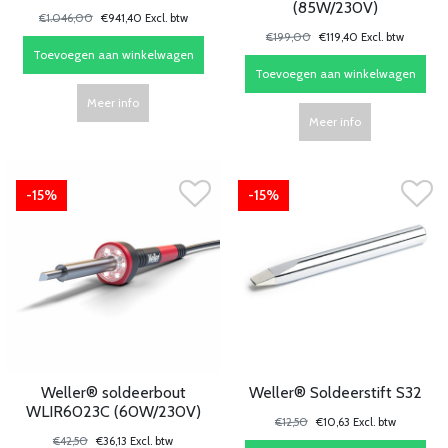
(85W/230V)
€1.046,00
€941,40 Excl. btw
€199,00
€119,40 Excl. btw
Toevoegen aan winkelwagen
Toevoegen aan winkelwagen
Meer info
Meer info
-15%
-15%
Weller® soldeerbout
Weller® Soldeerstift S32
WLIR6023C (60W/230V)
€12,50
€10,63 Excl. btw
€42,50
€36,13 Excl. btw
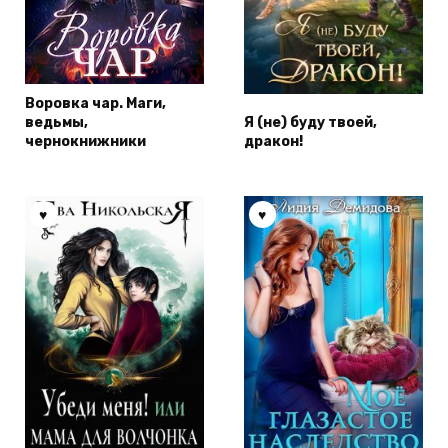
Воровка чар. Маги,
ведьмы,
Я (не) буду твоей,
чернокнижники
дракон!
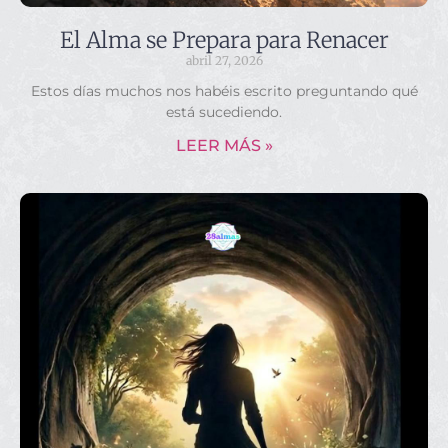
El Alma se Prepara para Renacer
abril 27, 2026
Estos días muchos nos habéis escrito preguntando qué
está sucediendo.
LEER MÁS »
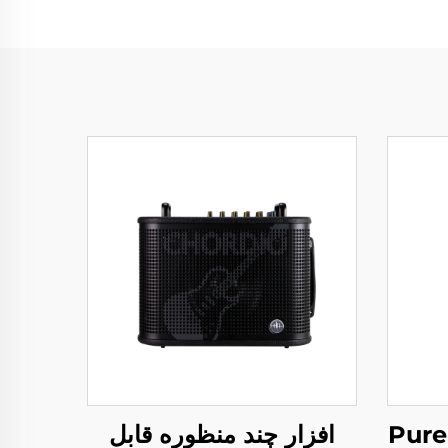
افزار چند منظوره قابل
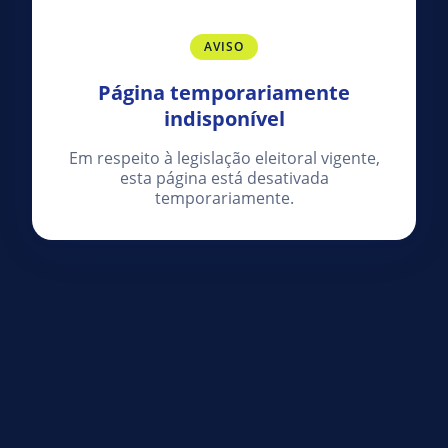
AVISO
Página temporariamente
indisponível
Em respeito à legislação eleitoral vigente,
esta página está desativada
temporariamente.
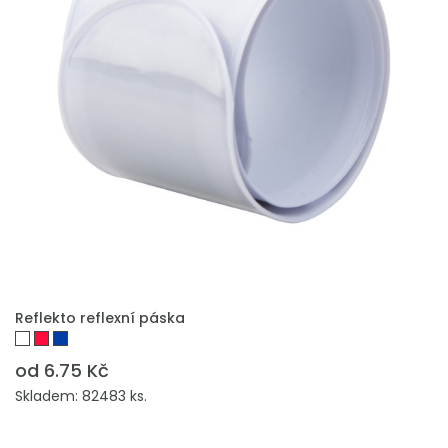
PŘIDAT DO POPTÁVKY
Reflekto reflexní páska
od 6.75 Kč
Skladem: 82483 ks.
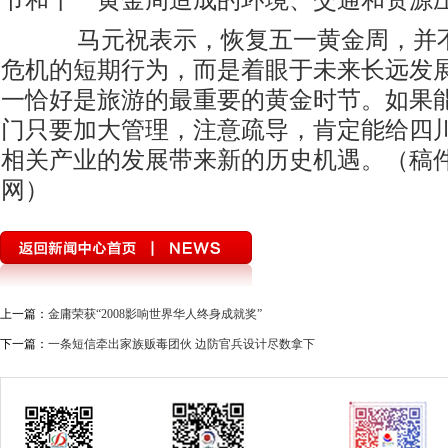
节和十一黄金周造成的环境、交通和资源
马元祝表示，恢复五一黄金周，并不
危机的短期行为，而是着眼于未来长远发
一恰好是旅游的最重要的黄金时节。如果
门只要加大管理，注意疏导，肯定能给四
相关产业的发展带来新的历史机遇。（稿
网）
上一篇：
金庸荣获“2008影响世界华人终身成就奖”
下一篇：
一条短信牵出家族贩毒团伙 边防官兵设计尽数拿下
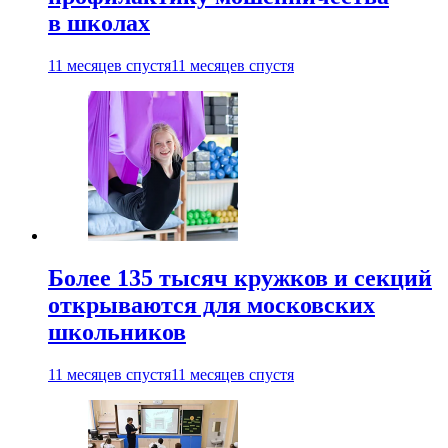
в школах
11 месяцев спустя
11 месяцев спустя
Более 135 тысяч кружков и секций
открываются для московских
школьников
11 месяцев спустя
11 месяцев спустя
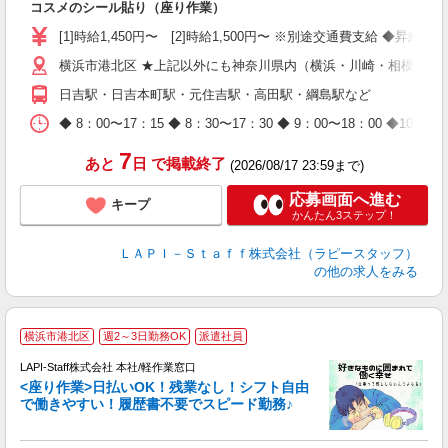
コスメのシール貼り（座り作業）
入
量
[1]時給1,450円〜 [2]時給1,500円〜 ※別途交通費支給 ◆昇給
迎
横浜市港北区 ★上記以外にも神奈川県内（横浜・川崎・相模原な
与
（
日吉駅・日吉本町駅・元住吉駅・高田駅・綱島駅など
が
ム
◆ 8：00〜17：15 ◆ 8：30〜17：30 ◆ 9：00〜18：
種
7
あと
日
で掲載終了
(2026/08/17 23:59まで)
応募画面へ進む
キープ
かんたん3ステップ！
ＬＡＰＩ－Ｓｔａｆｆ株式会社（ラピースタッフ）
の他の求人をみる
横浜市港北区
週2～3日勤務OK
派遣社員
て
で
LAPI-Staff株式会社 本社/軽作業窓口
遇
<座り作業>日払いOK！残業なし！シフト自由
で働きやすい！履歴書不要でスピード勤務♪
く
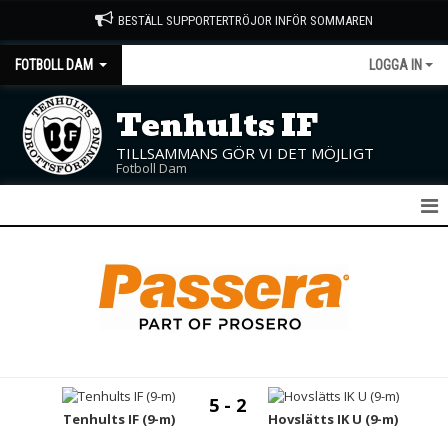
BESTÄLL SUPPORTERTRÖJOR INFÖR SOMMAREN
FOTBOLL DAM
LOGGA IN
Tenhults IF
TILLSAMMANS GÖR VI DET MÖJLIGT
Fotboll Dam
DAM A
NYHETER
KALENDER
MATCHER
5 - 2
TRUPPEN
Tenhults IF (9-m)
Hovslätts IK U (9-m)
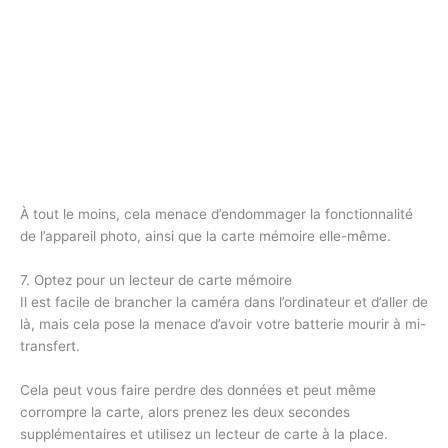
À tout le moins, cela menace d’endommager la fonctionnalité
de l’appareil photo, ainsi que la carte mémoire elle-même.
7. Optez pour un lecteur de carte mémoire
Il est facile de brancher la caméra dans l’ordinateur et d’aller de
là, mais cela pose la menace d’avoir votre batterie mourir à mi-
transfert.
Cela peut vous faire perdre des données et peut même
corrompre la carte, alors prenez les deux secondes
supplémentaires et utilisez un lecteur de carte à la place.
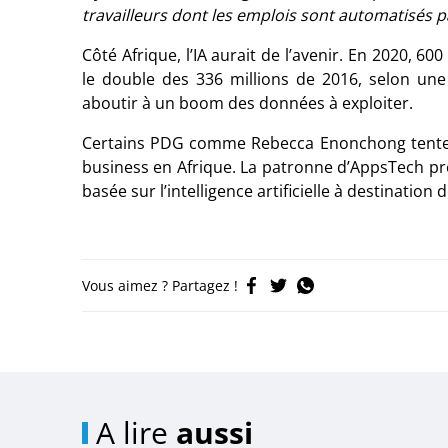
travailleurs dont les emplois sont automatisés pa
Côté Afrique, l’IA aurait de l’avenir. En 2020, 60
le double des 336 millions de 2016, selon une
aboutir à un boom des données à exploiter.
Certains PDG comme Rebecca Enonchong tentent d
business en Afrique. La patronne d’AppsTech pr
basée sur l’intelligence artificielle à destination
Vous aimez ? Partagez !
A lire
aussi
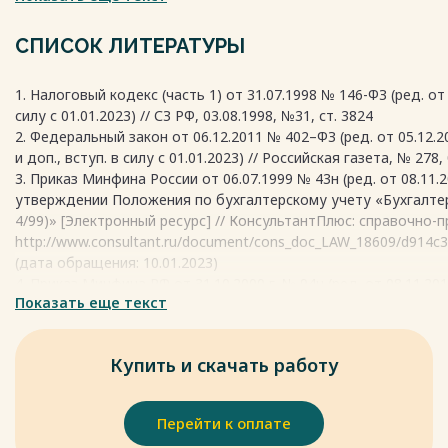
? проверке первичных учетных и иных бухгалтерских докумен
Весь текст будет доступен
после покупки
бухгалтерского учета, бухгалтерской отчетности и налоговы
СПИСОК ЛИТЕРАТУРЫ
договоров, актов о выполнении договорных обязательств, в
протоколов, любых других документов;
1. Налоговый кодекс (часть 1) от 31.07.1998 № 146-ФЗ (ред. от 2
? по осмотру (обследованию) различных предметов, любых 
силу с 01.01.2023) // СЗ РФ, 03.08.1998, №31, ст. 3824
для извлечения доходов либо связанных с содержанием об
2. Федеральный закон от 06.12.2011 № 402–ФЗ (ред. от 05.12.2
производственных, складских, торговых и иных помещений и 
и доп., вступ. в силу с 01.01.2023) // Российская газета, № 278, 
? по проведению инвентаризации принадлежащего налогопл
3. Приказ Минфина России от 06.07.1999 № 43н (ред. от 08.11.20
? а также других действий налоговых органов (их должностн
утверждении Положения по бухгалтерскому учету «Бухгалтер
нахождения налогоплательщика (месту его деятельности, м
4/99)» [Электронный ресурс] // КонсультантПлюс: справочно-
налогообложения) и в иных местах вне места нахождения нало
http://www.consultant.ru/document/cons_doc_LAW_18609/d914c
(дата обращения: 10.01.2023)
Весь текст будет доступен
после покупки
4. Приказ Минфина РФ от 31.10.2000 г. № 94н (ред. от 08.11.
Показать еще текст
бухгалтерского учета финансово-хозяйственной деятельност
применению» [Электронный ресурс] // КонсультантПлюс: спра
доступа: http://www.consultant.ru/document/cons_doc_LAW_291
Купить и скачать работу
5. Авдеев В.В. Особенности налоговых проверок налогоплат
предпринимателей // Все для бухгалтера. 2021. №2. URL: http://c
nalogovyh-proverok-nalogoplatelschikov-individualnyh-predprinima
Перейти к оплате
6. Административная юрисдикция налоговых органов: учебник 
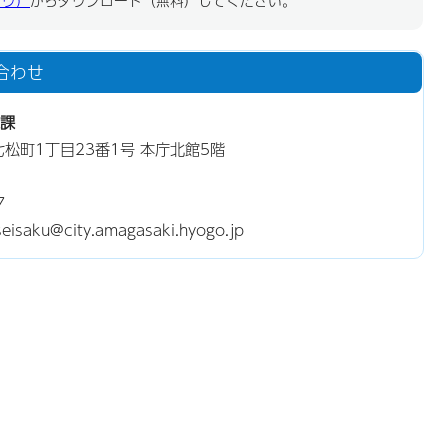
ドウ）
からダウンロード（無料）してください。
合わせ
課
東七松町1丁目23番1号 本庁北館5階
7
aku@city.amagasaki.hyogo.jp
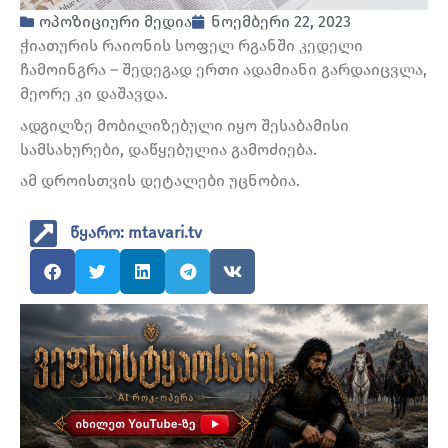
ოპოზიციური მედია
ნოემბერი 22, 2023
ჭიათურის რაიონის სოფელ რგანში კედელი
ჩამოინგრა – შედეგად ერთი ადამიანი გარდაიცვლა,
მეორე კი დაშავდა.
ადგილზე მობილიზებული იყო შესაბამისი
სამსახურები, დაწყებულია გამოძიება.
ამ დროისთვის დეტალები უცნობია.
წყარო: mtavari.tv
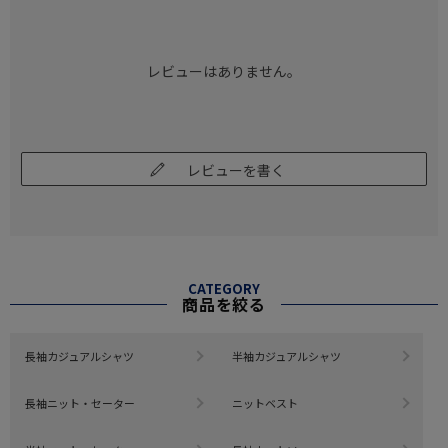
レビューはありません。
レビューを書く
CATEGORY
商品を絞る
長袖カジュアルシャツ
半袖カジュアルシャツ
長袖ニット・セーター
ニットベスト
- - -
Convert the lines of all the items above into a Markdown table with the columns Row and Text, one numbered row per line. Skip blank lines and leave the pictures out.

**ANSWER SPACE**
| Row | Text |
|---|---|
| 1 | (85W/230V) |
| 2 | €1.046,00 |
| 3 | €941,40 Excl. btw |
| 4 | €199,00 |
| 5 | €119,40 Excl. btw |
| 6 | Toevoegen aan winkelwagen |
| 7 | Toevoegen aan winkelwagen |
| 8 | Meer info |
| 9 | Meer info |
| 10 | -15% |
| 11 | -15% |
| 12 | Weller® soldeerbout |
| 13 | Weller® Soldeerstift S32 |
| 14 | WLIR6023C (60W/230V) |
| 15 | €12,50 |
| 16 | €10,63 Excl. btw |
| 17 | €42,50 |
| 18 | €36,13 Excl. btw |
| 19 | Воровка чар. Маги, |
| 20 | ведьмы, |
| 21 | Я (не) буду твоей, |
| 22 | чернокнижники |
| 23 | дракон! |
| 24 | El Alma se Prepara para Renacer |
| 25 | abril 27, 2026 |
| 26 | Estos días muchos nos habéis escrito preguntando qué |
| 27 | está sucediendo. |
| 28 | LEER MÁS » |
| 29 | افزار چند منظوره قابل |
| 30 | AVISO |
| 31 | Página temporariamente |
| 32 | indisponível |
| 33 | Em respeito à legislação eleitoral vigente, |
| 34 | esta página está desativada |
| 35 | temporariamente. |
| 36 | PŘIDAT DO POPTÁVKY |
| 37 | Reflekto reflexní páska |
| 38 | od 6.75 Kč |
| 39 | Skladem: 82483 ks. |
| 40 | 节和十一黄金周造成的环境、交通和资源 |
| 41 | 马元祝表示，恢复五一黄金周，并不 |
| 42 | 危机的短期行为，而是着眼于未来长远发 |
| 43 | 一恰好是旅游的最重要的黄金时节。如果 |
| 44 | 门只要加大管理，注意疏导，肯定能给四 |
| 45 | 相关产业的发展带来新的历史机遇。（稿 |
| 46 | 网） |
| 47 | 上一篇： |
| 48 | 金庸荣获“2008影响世界华人终身成就奖” |
| 49 | 下一篇： |
| 50 | 一条短信牵出家族贩毒团伙 边防官兵设计尽数拿下 |
| 51 | в школах |
| 52 | 11 месяцев спустя |
| 53 | 11 месяцев спустя |
| 54 | Более 135 тысяч кружков и секций |
| 55 | открываются для московских |
| 56 | школьников |
| 57 | 11 месяцев спустя |
| 58 | 11 месяцев спустя |
| 59 | コスメのシール貼り（座り作業） |
| 60 | 入 |
| 61 | 量 |
| 62 | [1]時給1,450円〜 [2]時給1,500円〜 ※別途交通費支給 ◆昇給 |
| 63 | 迎 |
| 64 | 横浜市港北区 ★上記以外にも神奈川県内（横浜・川崎・相模原な |
| 65 | 与 |
| 66 | （ |
| 67 | 日吉駅・日吉本町駅・元住吉駅・高田駅・綱島駅など |
| 68 | が |
| 69 | ム |
| 70 | ◆ 8：00〜17：15 ◆ 8：30〜17：30 ◆ 9：00〜18： |
| 71 | 種 |
| 72 | 7 |
| 73 | あと |
| 74 | 日 |
| 75 | で掲載終了 |
| 76 | (2026/08/17 23:59まで) |
| 77 | 応募画面へ進む |
| 78 | キープ |
| 79 | かんたん3ステップ！ |
| 80 | ＬＡＰＩ－Ｓｔａｆｆ株式会社（ラピースタッフ） |
| 81 | の他の求人をみる |
| 82 | 横浜市港北区 |
| 83 | 週2～3日勤務OK |
| 84 | 派遣社員 |
| 85 | て |
| 86 | で |
| 87 | LAPI-Staff株式会社 本社/軽作業窓口 |
| 88 | 遇 |
| 89 | <座り作業>日払いOK！残業なし！シフト自由 |
| 90 | で働きやすい！履歴書不要でスピード勤務♪ |
| 91 | く |
| 92 | BESTÄLL SUPPORTERTRÖJOR INFÖR SOMMAREN |
| 93 | FOTBOLL DAM |
| 94 | LOGGA IN |
| 95 | Tenhults IF |
| 96 | TILLSAMMANS GÖR VI DET MÖJLIGT |
| 97 | Fotboll Dam |
| 98 | DAM A |
| 99 | NYHETER |
| 100 | KALENDER |
| 101 | MATCHER |
| 102 | 5 - 2 |
| 103 | TRUPPEN |
| 104 | Tenhults IF (9-m) |
| 105 | Hovslätts IK U (9-m) |
| 106 | À tout le moins, cela menace d’endommager la fonctionnalité |
| 107 | de l’appareil photo, ainsi que la carte mémoire elle-même. |
| 108 | 7. Optez pour un lecteur de carte mémoire |
| 109 | Il est facile de brancher la caméra dans l’ordinateur et d’aller de |
| 110 | là, mais cela pose la menace d’avoir votre batterie mourir à mi- |
| 111 | transfert. |
| 112 | Cela peut vous faire perdre des données et peut même |
| 113 | corrompre la carte, alors prenez les deux secondes |
| 114 | supplémentaires et utilisez un lecteur de carte à la place. |
| 115 | travailleurs dont les emplois sont automatisés pa |
| 116 | Côté Afrique, l’IA aurait de l’avenir. En 2020, 60 |
| 117 | le double des 336 millions de 2016, selon une |
| 118 | aboutir à un boom des données à exploiter. |
| 119 | Certains PDG comme Rebecca Enonchong tentent d |
| 120 | business en Afrique. La patronne d’AppsTech pr |
| 121 | basée sur l’intelligence artificielle à destination |
| 122 | Vous aimez ? Partagez ! |
| 123 | A lire |
| 124 | aussi |
| 125 | ? проверке первичных учетных и иных бухгалтерских докумен |
| 126 | Весь текст будет доступен |
| 127 | после покупки |
| 128 | бухгалтерского учета, бухгалтерской отчетности и налоговы |
| 129 | СПИСОК ЛИТЕРАТУРЫ |
| 130 | договоров, актов о выполнении договорных обязательств, в |
| 131 | протоколов, любых других документов; |
| 132 | 1. Налоговый кодекс (часть 1) от 31.07.1998 № 146-ФЗ (ред. от 2 |
| 133 | ? по осмотру (обследованию) различных предметов, любых  |
| 134 | силу с 01.01.2023) // СЗ РФ, 03.08.1998, №31, ст. 3824 |
| 135 | для извлечения доходов либо связанных с содержанием об |
| 136 | 2. Федеральный закон от 06.12.2011 № 402–ФЗ (ред. от 05.12.2 |
| 137 | производственных, складских, торговых и иных помещений и  |
| 138 | и доп., вступ. в силу с 01.01.2023) // Российская газета, № 278,  |
| 139 | ? по проведению инвентаризации принадлежащего налогопл |
| 140 | 3. Приказ Минфина России от 06.07.1999 № 43н (ред. от 08.11.20 |
| 141 | ? а также других действий налоговых органов (их должностн |
| 142 | утверждении Положения по бухгалтерскому учету «Бухгалтер |
| 143 | нахождения налогоплательщика (месту его деятельности, м |
| 144 | 4/99)» [Электронный ресурс] // КонсультантПлюс: справочно- |
| 145 | налогообложения) и в иных местах вне места нахождения нало |
| 146 | http://www.consultant.ru/document/cons_doc_LAW_18609/d914c |
| 147 | (дата обращения: 10.01.2023) |
| 148 | Весь текст будет доступен |
| 149 | после покупки |
| 150 | 4. Приказ Минфина РФ от 31.10.2000 г. № 94н (ред. от 08.11. |
| 151 | Показать еще текст |
| 152 | бухгалтерского учета финансово-хозяйственной деятельност |
| 153 | применению» [Электронный ресурс] // КонсультантПлюс: спра |
| 154 | доступа: http://www.consultant.ru/document/cons_doc_LAW_291 |
| 155 | Купить и скачать работу |
| 156 | 5. Авдеев В.В. Особенности налоговых проверок налогоплат |
| 157 | предпринимателей // Все для бухгалтера. 2021. №2. URL: http://c |
| 158 | nalogovyh-proverok-nalogoplatelschikov-individualnyh-predprinima |
| 159 | Перейти к оплате |
| 160 | 6. Административная юрисдикция налоговых органов: учебник  |
| 161 | ドウ） |
| 162 | からダウンロード（無料）してください。 |
| 163 | 合わせ |
| 164 | 課 |
| 165 | 東七松町1丁目23番1号 本庁北館5階 |
| 166 | 7 |
| 167 | aku@city.amagasaki.hyogo.jp |
| 168 | ოპოზიციური მედია |
| 169 | ნოემბერი 22, 2023 |
| 170 | ჭიათურის რაიონის სოფელ რგანში კედელი |
| 171 | ჩამოინგრა – შედეგად ერთი ადამიანი გარდაიცვლა, |
| 172 | მეორე კი დაშავდა. |
| 173 | ადგილზე მობილიზებული იყო შესაბამისი |
| 174 | სამსახურები, დაწყებულია გამოძიება. |
| 175 | ამ დროისთვის დეტალები უცნობია. |
| 176 | წყარო: mtavari.tv |
| 177 | レビューはありません。 |
| 178 | レビューを書く |
| 179 | CATEGORY |
| 180 | 商品を絞る |
| 181 | 長袖カジュアルシャツ |
| 182 | 半袖カジュアルシャツ |
| 183 | 長袖ニット・セーター |
| 184 | ニットベスト |